Recurrent model with bigger output layer


It is the improvement of the Recurrent model. The single fully connected output layer is replaced by three fully connected layers and relu activation functions. There is dropout between the first and the second, and second and the third. You can tune ropout by keep_prob parameter int he main_sequence.py. It achieves slightly better accuracy then the Recurrent model.

Recurrent model with reshaped convolution


It is model with same layers as sequence.py. The change is in the size of convolutions and number of their filters. The size of convolution is decreasing and the number of filters are increasing in the layers.

Recurrent model with reshaped convolution and batch normalization


It is model similar to sequence_reshaped_convolution.py and it adds batch normalization layers. This model achieves the best accuracy on the testing set. The convolutional part of the model is shown bellow.

Recurrent model with deeper convolution


It is model adding the fourth convolutional layer to sequence_reshaped_convolution.py. The convolutional part of the model is shown bellow.

Recurrent model with doubled layers


It is model doubling the layers of the sequence_reshaped_convolution_batchnorm.py. The convolutional part of the model is shown bellow.

Recurrent model with overlapping stride


It is the same model as sequence_reshaped_convolution_batchnorm.py except the stride of max pooling layers. The max pooled regions are overlapped.

Sequence of digits recognition and localization

Sequence of digits recognition and localization uses dataset of digit sequences created by concatenation of digits from Mnist dataset. The digit sequences are placed on the random location of canvas. You can create the dataset as described in the section How to use.

The task is to correctly classify the sequence of numbers and to localize it. The location of sequence is defened by x, y coordinates and width and height of bounding box.

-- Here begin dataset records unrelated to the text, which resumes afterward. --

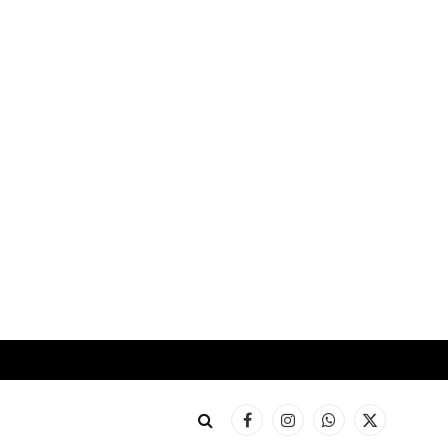
Facebook
Instagram
WhatsApp
X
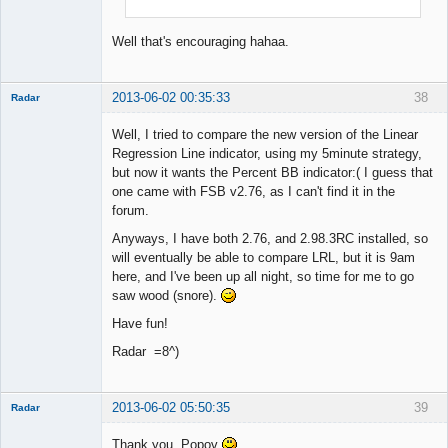
Well that's encouraging hahaa.
2013-06-02 00:35:33
38
Radar
Member
Well, I tried to compare the new version of the Linear
Offline
Regression Line indicator, using my 5minute strategy,
but now it wants the Percent BB indicator:( I guess that
one came with FSB v2.76, as I can't find it in the
forum.
Anyways, I have both 2.76, and 2.98.3RC installed, so
will eventually be able to compare LRL, but it is 9am
here, and I've been up all night, so time for me to go
saw wood (snore).
Have fun!
Radar =8^)
2013-06-02 05:50:35
39
Radar
Member
Thank you, Popov
Offline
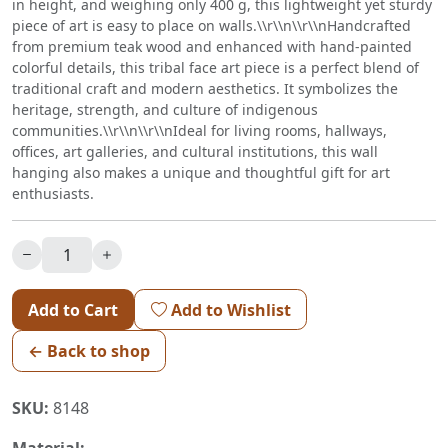
in height, and weighing only 400 g, this lightweight yet sturdy
piece of art is easy to place on walls.\\r\\n\\r\\nHandcrafted
from premium teak wood and enhanced with hand-painted
colorful details, this tribal face art piece is a perfect blend of
traditional craft and modern aesthetics. It symbolizes the
heritage, strength, and culture of indigenous
communities.\\r\\n\\r\\nIdeal for living rooms, hallways,
offices, art galleries, and cultural institutions, this wall
hanging also makes a unique and thoughtful gift for art
enthusiasts.
Add to Cart
Add to Wishlist
← Back to shop
SKU:
8148
Material:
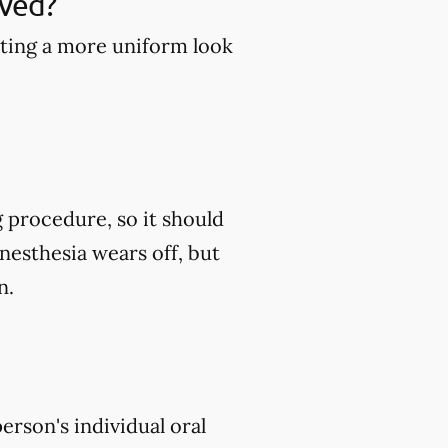
ved?
ting a more uniform look
g procedure, so it should
esthesia wears off, but
n.
erson's individual oral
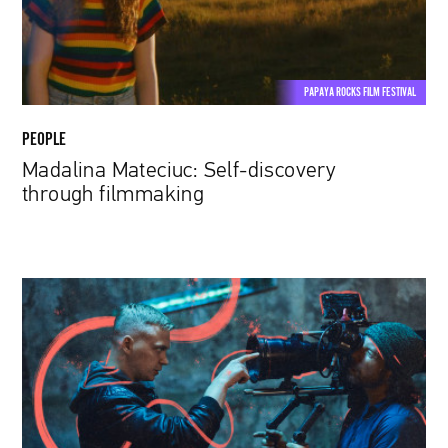
PAPAYA ROCKS FILM FESTIVAL
PEOPLE
Madalina Mateciuc: Self-discovery
through filmmaking
Papaya
Young
Directors
8
Has
Just
Started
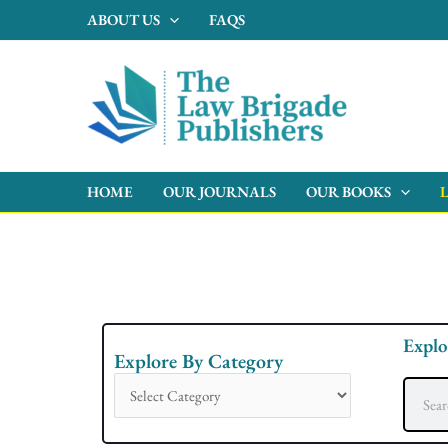
Skip
ABOUT US
FAQS
to
content
HOME
OUR JOURNALS
OUR BOOKS
Explo
Explore By Category
Explore
By
Search
Category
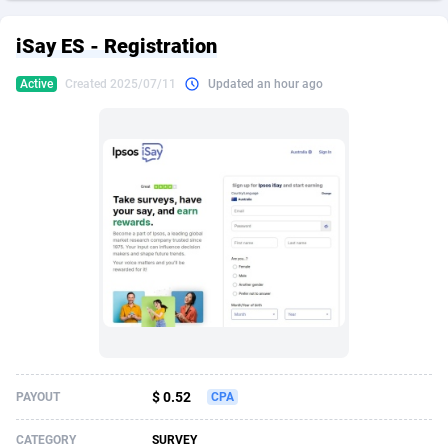
249 Media
American Samoa
998
CPS
87939
18262
iSay ES - Registration
2QL
Andorra
832
Dating
88142
17662
Active
Created 2025/07/11
Updated an hour ago
2x2 Media
Angola
316
Health
87704
15537
314 Cash
Anguilla
4
Sweepstake
87886
14253
360 Affiliates
Antarctica
16
Ecommerce
87359
13404
365 Conversions
Antigua and Barbuda
841
Finance
88030
13153
3SNET
Argentina
702
Gambling
89899
12431
A1AFF LLC
Armenia
31
Android
88077
11546
A4D
Aruba
201
Casino
87613
10646
Accordmobi
Australia
217
Nutra
100936
9369
$ 0.52
PAYOUT
CPA
Ace Partners
Austria
3158
RevShare
96001
9334
CATEGORY
SURVEY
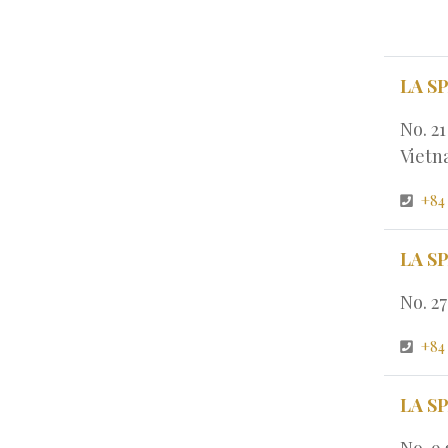
LA S
No. 2
Viet
+84
LA S
No. 2
+84
LA S
No. 9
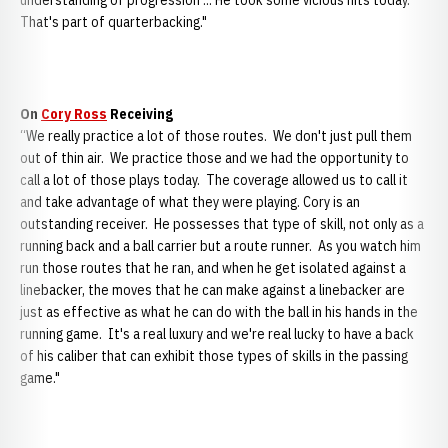
understanding of progression ... He took some vicious hits today.
That's part of quarterbacking."
On
Cory Ross
Receiving
“We really practice a lot of those routes. We don't just pull them
out of thin air. We practice those and we had the opportunity to
call a lot of those plays today. The coverage allowed us to call it
and take advantage of what they were playing. Cory is an
outstanding receiver. He possesses that type of skill, not only as a
running back and a ball carrier but a route runner. As you watch him
run those routes that he ran, and when he get isolated against a
linebacker, the moves that he can make against a linebacker are
just as effective as what he can do with the ball in his hands in the
running game. It's a real luxury and we're real lucky to have a back
of his caliber that can exhibit those types of skills in the passing
game."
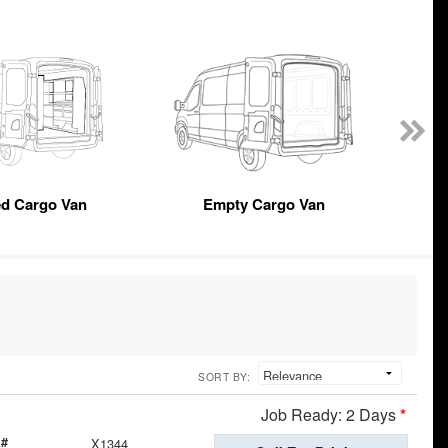
ed Cargo Van
Empty Cargo Van
SORT BY:
Job Ready: 2 Days
*
 #
X1344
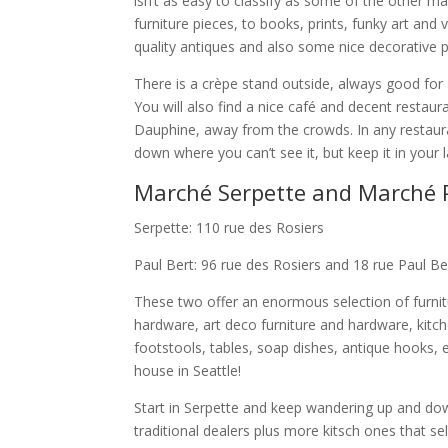
isn’t as easy to classify as some of the other ma
furniture pieces, to books, prints, funky art an
quality antiques and also some nice decorative 
There is a crèpe stand outside, always good for
You will also find a nice café and decent restau
Dauphine, away from the crowds. In any restaura
down where you can’t see it, but keep it in your l
Marché Serpette and Marché P
Serpette: 110 rue des Rosiers
Paul Bert: 96 rue des Rosiers and 18 rue Paul Be
These two offer an enormous selection of furnitur
hardware, art deco furniture and hardware, kitche
footstools, tables, soap dishes, antique hooks, 
house in Seattle!
Start in Serpette and keep wandering up and dow
traditional dealers plus more kitsch ones that sell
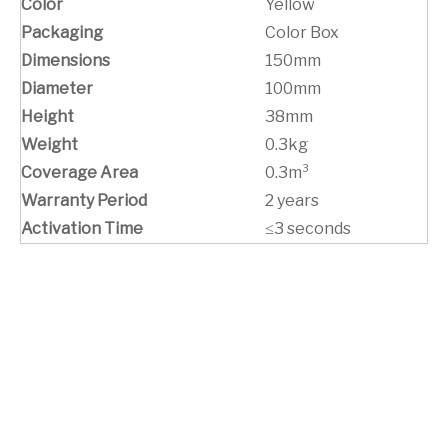
Color
Yellow
Packaging
Color Box
Dimensions
150mm
Diameter
100mm
Height
38mm
Weight
0.3kg
Coverage Area
0.3m³
Warranty Period
2 years
Activation Time
≤3 seconds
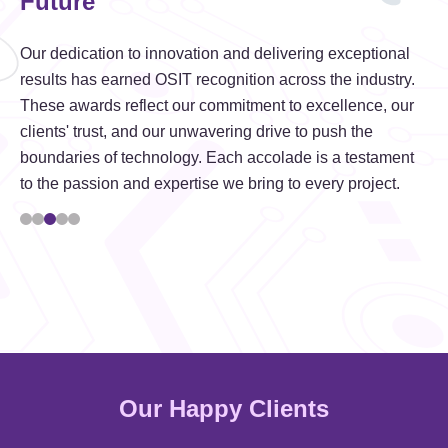
Future
Our dedication to innovation and delivering exceptional
results has earned OSIT recognition across the industry.
These awards reflect our commitment to excellence, our
clients' trust, and our unwavering drive to push the
boundaries of technology. Each accolade is a testament
to the passion and expertise we bring to every project.
Our Happy Clients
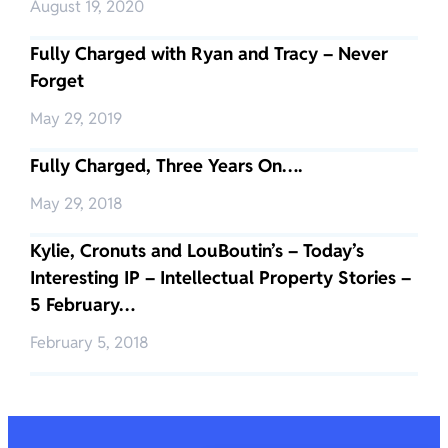
August 19, 2020
Fully Charged with Ryan and Tracy – Never
Forget
May 29, 2019
Fully Charged, Three Years On….
May 29, 2018
Kylie, Cronuts and LouBoutin’s – Today’s
Interesting IP – Intellectual Property Stories –
5 February…
February 5, 2018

Deep localization model with weighted loss


Model able to learn the classification of sequences of digits and their localization. The loss function is

loss = 1000 * “classification loss (cross entropy)” + “localization error (meaned squared error)”

Sequences of variable lengths

This is generalization of Sequence of digits recognition and localization. The task is to classify and to localize sequence of digits again, but the sequence has variable length this time. The maximal size of sequence is known. You can create the dataset as described in the section How to use.

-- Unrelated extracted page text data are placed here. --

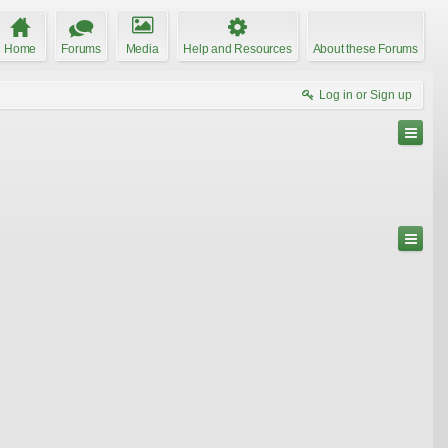
Home
Forums
Media
Help and Resources
About these Forums
Log in or Sign up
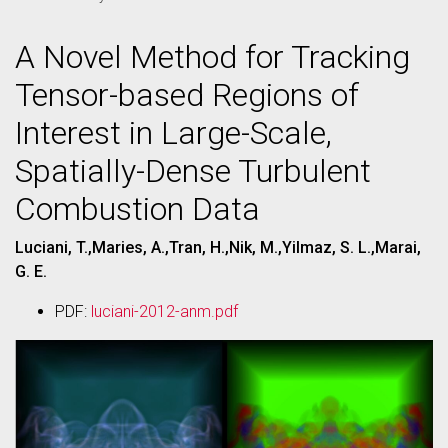
A Novel Method for Tracking
Tensor-based Regions of
Interest in Large-Scale,
Spatially-Dense Turbulent
Combustion Data
Luciani, T.,Maries, A.,Tran, H.,Nik, M.,Yilmaz, S. L.,Marai,
G. E.
PDF:
luciani-2012-anm.pdf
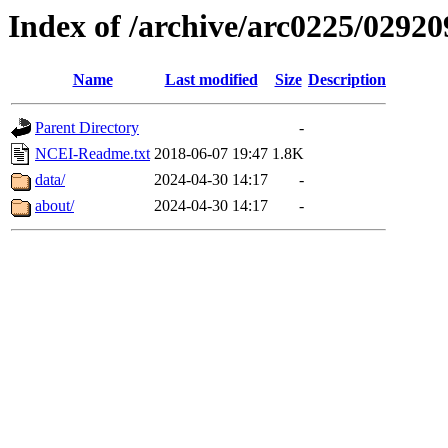
Index of /archive/arc0225/02920
Name
Last modified
Size
Description
Parent Directory
-
NCEI-Readme.txt
2018-06-07 19:47
1.8K
data/
2024-04-30 14:17
-
about/
2024-04-30 14:17
-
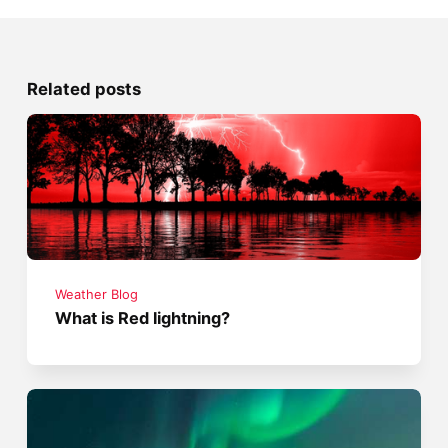
Related posts
Weather Blog
What is Red lightning?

Deep localization model with weighted loss for variable length


This is the same model as deep_localization_weighted_loss.py. Only difference is the adaptation to output special "no digit" character.

Deeper localization model with weighted loss for vasibale length


This model is almost the same as deep_localization_weighted_loss_variable_length.py. Only difference is sixth convolutional layer.

SVHN recognition

This task is to recognize house numbers in real word images taken from Google Street View.

Deep localization weighted loss variable length


The same model as deep_localization_weighted_loss_variable_length.py, only difference is that it can output six digits instead of five.

Paper convolution


This model is inspired by paper Multi-digit Number Recognition from Street View Imagery using Deep Convolutional Neural Networks. It also doesn't use reccurent recognition head. It uses six fully connected layers instead. Each for one digit.

Paper convolution with dropout


This model adds dropout before output layers of model svhn_paper_convolution.py.

No maxpooling


This model replaces 2x2 max pooling layers by 2x2 convolutional layers with 2x2 stride.